*** Information given Section Begins ***
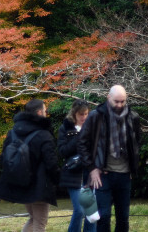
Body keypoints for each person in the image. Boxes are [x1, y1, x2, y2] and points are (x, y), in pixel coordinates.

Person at [77, 85, 142, 232]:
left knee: (123, 217)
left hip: (125, 174)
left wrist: (133, 165)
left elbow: (136, 142)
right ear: (108, 98)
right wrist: (92, 168)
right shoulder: (96, 116)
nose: (119, 105)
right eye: (116, 101)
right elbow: (82, 143)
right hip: (103, 174)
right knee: (104, 216)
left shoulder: (133, 117)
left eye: (123, 101)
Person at [0, 99, 58, 232]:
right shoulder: (44, 134)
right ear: (39, 112)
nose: (46, 113)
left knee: (33, 219)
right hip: (40, 187)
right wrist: (59, 180)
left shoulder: (13, 133)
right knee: (40, 223)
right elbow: (51, 163)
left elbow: (3, 157)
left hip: (21, 184)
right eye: (45, 111)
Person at [58, 99, 95, 232]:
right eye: (81, 114)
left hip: (91, 173)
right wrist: (78, 137)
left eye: (86, 114)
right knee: (79, 210)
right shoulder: (65, 128)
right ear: (74, 114)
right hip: (73, 174)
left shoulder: (92, 127)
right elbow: (62, 151)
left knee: (91, 212)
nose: (84, 117)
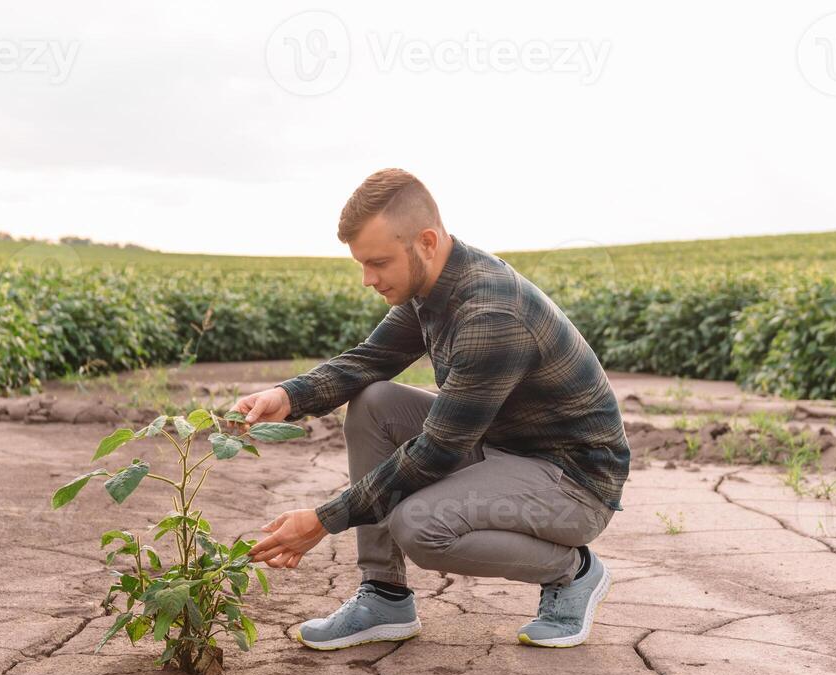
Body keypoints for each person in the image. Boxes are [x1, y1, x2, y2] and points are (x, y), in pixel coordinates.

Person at [242, 168, 630, 649]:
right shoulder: (432, 285)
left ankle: (575, 571)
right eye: (362, 263)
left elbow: (438, 452)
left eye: (378, 262)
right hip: (503, 450)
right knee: (375, 400)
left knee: (418, 525)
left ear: (426, 241)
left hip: (573, 483)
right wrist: (289, 396)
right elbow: (371, 360)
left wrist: (323, 520)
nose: (368, 279)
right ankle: (383, 596)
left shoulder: (490, 313)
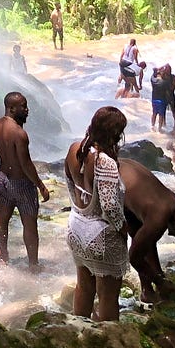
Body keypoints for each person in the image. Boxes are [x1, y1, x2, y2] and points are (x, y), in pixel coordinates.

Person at [64, 106, 128, 321]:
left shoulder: (75, 149)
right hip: (100, 234)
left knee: (83, 286)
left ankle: (79, 330)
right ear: (113, 134)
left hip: (76, 227)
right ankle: (110, 342)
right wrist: (123, 230)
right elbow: (110, 207)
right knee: (108, 296)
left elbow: (71, 185)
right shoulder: (105, 162)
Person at [117, 159, 175, 303]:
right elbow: (134, 257)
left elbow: (147, 243)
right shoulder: (159, 218)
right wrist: (159, 281)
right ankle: (146, 290)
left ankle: (146, 291)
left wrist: (160, 276)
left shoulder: (174, 201)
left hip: (124, 179)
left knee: (140, 237)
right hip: (110, 180)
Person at [0, 92, 52, 267]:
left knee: (2, 217)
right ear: (11, 108)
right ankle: (33, 265)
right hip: (21, 183)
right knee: (29, 222)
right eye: (23, 107)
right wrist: (40, 185)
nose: (27, 110)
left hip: (2, 177)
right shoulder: (19, 133)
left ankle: (3, 257)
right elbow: (25, 164)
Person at [150, 63, 173, 132]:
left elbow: (153, 75)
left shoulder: (154, 81)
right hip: (162, 100)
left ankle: (152, 126)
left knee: (154, 113)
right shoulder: (165, 82)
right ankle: (159, 129)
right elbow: (169, 91)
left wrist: (159, 68)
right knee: (161, 115)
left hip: (154, 99)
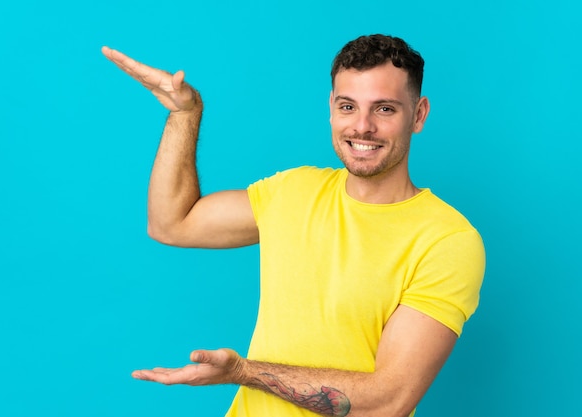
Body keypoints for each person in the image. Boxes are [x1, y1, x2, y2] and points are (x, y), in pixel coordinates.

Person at [102, 34, 485, 417]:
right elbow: (172, 223)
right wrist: (184, 115)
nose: (362, 126)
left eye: (384, 109)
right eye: (348, 106)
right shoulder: (294, 191)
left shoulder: (447, 239)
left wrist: (242, 372)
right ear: (331, 109)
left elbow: (388, 402)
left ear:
*** Information given Section Ends ***
→ **Task to carry out**
Copy nothing but the lines above that run from the one with "right elbow: (62, 151)" to the one with "left shoulder: (490, 313)", ends included; pictures stay out.

→ **Solution below**
right elbow: (62, 151)
left knee: (91, 212)
nose: (84, 117)
Body keypoints for each person in the image. Boxes are [x1, y1, x2, y2] and points are (x, y), in pixel coordinates.

Person at [242, 168, 630, 649]:
right shoulder: (432, 285)
left ankle: (575, 571)
right eye: (362, 263)
left elbow: (438, 452)
left eye: (378, 262)
right hip: (503, 450)
right knee: (375, 400)
left knee: (418, 525)
left ear: (426, 241)
left hip: (573, 483)
right wrist: (289, 396)
right elbow: (371, 360)
left wrist: (323, 520)
nose: (368, 279)
right ankle: (383, 596)
left shoulder: (490, 313)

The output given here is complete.